Também destacou o uso de petições e documentos legais por parte de empresas de combustíveis fósseis e outros poluidores envolvidos em processos judiciais relacionados ao clima, usados para difundir narrativas que minimizam sua responsabilidade na crise climática e adiam ações concretas.

Crescente influência dos think tanks
Ece Elbeyi, uma das autoras do relatório, destacou como os disseminadores de desinformação operam cada vez mais por meio de um sistema interconectado que entrega mensagens-chave a formuladores de políticas.

“Os think tanks tornaram-se especialmente importantes porque servem de ponte entre atores relevantes como partidos políticos, legisladores e setores econômicos como as empresas de combustíveis fósseis”, afirmou.

Nos Estados Unidos, think tanks conservadores como o Heartland Institute e a Heritage Foundation promovem visões negacionistas do clima e exercem influência sobre o Partido Republicano liderado pelo presidente Donald Trump.

A Heritage Foundation coordenou o chamado “Projeto 2025”, o controverso plano de 900 páginas para reestruturar o governo federal. Entre outras medidas, ele propunha o fim do que chamou de “fanatismo climático” e a redução do financiamento dos EUA para ações climáticas dentro e fora do país.

Desde que voltou à Casa Branca em janeiro passado, a administração Trump afastou os EUA da política climática internacional, desmantelou a USAID – agência de ajuda internacional usada como canal chave para financiamento climático global – e propôs cortes no orçamento doméstico destinado à redução de emissões.

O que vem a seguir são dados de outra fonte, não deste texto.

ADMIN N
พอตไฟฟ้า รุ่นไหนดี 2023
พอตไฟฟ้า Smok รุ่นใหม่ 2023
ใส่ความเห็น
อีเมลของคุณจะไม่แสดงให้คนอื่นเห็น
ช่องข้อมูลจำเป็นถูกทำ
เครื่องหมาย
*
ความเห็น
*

Apesar do cenário desanimador, o relatório do IPIE oferece algumas sugestões para combater a desinformação climática.

Recomenda-se a introdução de leis que exijam a produção de informações climáticas precisas e consistentes, além de relatórios padronizados sobre pegadas de carbono por parte de empresas privadas e instituições públicas.

“Coalizões de dispostos” devem ser formadas para enfrentar as alianças de interesses poderosos, enquanto a educação deve aprofundar a alfabetização científica e midiática de cidadãos e formuladores de políticas, conclui o relatório.